### SUPPLIED INFORMATION
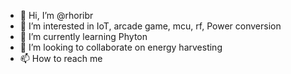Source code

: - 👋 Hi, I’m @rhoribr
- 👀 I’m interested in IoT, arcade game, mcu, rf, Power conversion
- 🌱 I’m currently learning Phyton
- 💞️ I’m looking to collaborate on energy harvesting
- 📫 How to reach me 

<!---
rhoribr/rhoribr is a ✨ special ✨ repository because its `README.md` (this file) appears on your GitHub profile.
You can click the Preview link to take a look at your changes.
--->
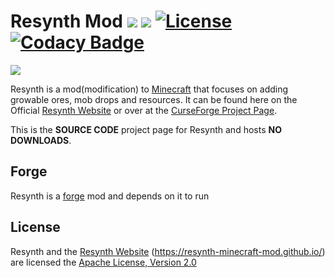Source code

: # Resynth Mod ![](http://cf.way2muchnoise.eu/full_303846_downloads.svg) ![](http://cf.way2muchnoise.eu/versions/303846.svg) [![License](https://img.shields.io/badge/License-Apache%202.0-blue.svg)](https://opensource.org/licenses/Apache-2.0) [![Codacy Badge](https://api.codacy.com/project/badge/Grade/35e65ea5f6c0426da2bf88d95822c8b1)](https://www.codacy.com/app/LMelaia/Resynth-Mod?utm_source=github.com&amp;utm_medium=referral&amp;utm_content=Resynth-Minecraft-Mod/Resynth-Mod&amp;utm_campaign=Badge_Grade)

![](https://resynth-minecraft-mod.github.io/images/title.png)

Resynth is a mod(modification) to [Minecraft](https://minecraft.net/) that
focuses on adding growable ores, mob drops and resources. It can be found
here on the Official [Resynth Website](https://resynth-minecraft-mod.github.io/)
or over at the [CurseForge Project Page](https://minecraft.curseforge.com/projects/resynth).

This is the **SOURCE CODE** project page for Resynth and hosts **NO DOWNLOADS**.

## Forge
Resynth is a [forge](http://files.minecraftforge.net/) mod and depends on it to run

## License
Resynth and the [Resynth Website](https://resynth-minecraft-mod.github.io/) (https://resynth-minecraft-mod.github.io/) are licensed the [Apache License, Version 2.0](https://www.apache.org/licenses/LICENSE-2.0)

...

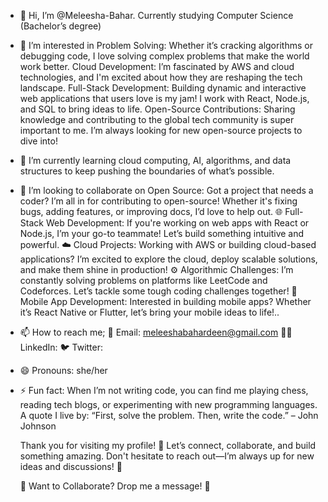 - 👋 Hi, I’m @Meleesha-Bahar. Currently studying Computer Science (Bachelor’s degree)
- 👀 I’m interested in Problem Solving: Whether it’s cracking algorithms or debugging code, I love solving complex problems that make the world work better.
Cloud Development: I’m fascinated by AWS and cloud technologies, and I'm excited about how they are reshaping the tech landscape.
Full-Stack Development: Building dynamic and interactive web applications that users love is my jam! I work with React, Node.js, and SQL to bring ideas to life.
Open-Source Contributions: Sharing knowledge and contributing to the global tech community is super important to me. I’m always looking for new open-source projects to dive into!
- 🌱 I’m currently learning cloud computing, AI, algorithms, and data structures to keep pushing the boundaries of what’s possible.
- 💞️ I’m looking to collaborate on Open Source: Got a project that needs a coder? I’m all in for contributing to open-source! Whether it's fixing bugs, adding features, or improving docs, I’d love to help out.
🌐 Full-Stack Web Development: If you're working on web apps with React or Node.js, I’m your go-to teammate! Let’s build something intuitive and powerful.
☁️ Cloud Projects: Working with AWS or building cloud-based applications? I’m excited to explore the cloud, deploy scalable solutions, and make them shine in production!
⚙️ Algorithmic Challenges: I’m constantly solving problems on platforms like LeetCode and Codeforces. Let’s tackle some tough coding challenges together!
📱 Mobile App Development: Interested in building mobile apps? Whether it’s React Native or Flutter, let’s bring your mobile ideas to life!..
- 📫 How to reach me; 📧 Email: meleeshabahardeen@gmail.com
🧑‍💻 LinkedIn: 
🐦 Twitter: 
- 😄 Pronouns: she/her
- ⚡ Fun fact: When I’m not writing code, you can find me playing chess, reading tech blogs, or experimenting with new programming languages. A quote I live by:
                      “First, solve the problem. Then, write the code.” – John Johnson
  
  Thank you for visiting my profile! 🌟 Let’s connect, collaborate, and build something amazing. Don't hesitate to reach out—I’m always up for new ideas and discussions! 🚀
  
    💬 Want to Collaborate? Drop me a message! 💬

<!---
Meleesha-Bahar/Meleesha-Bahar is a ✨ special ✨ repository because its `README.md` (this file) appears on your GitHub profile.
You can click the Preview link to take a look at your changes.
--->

### WRITTEN TASK
Collect every line of the records above that contains the string "always", matching case exactly.

### SOLUTION BELOW
Open-Source Contributions: Sharing knowledge and contributing to the global tech community is super important to me. I’m always looking for new open-source projects to dive into!
  Thank you for visiting my profile! 🌟 Let’s connect, collaborate, and build something amazing. Don't hesitate to reach out—I’m always up for new ideas and discussions! 🚀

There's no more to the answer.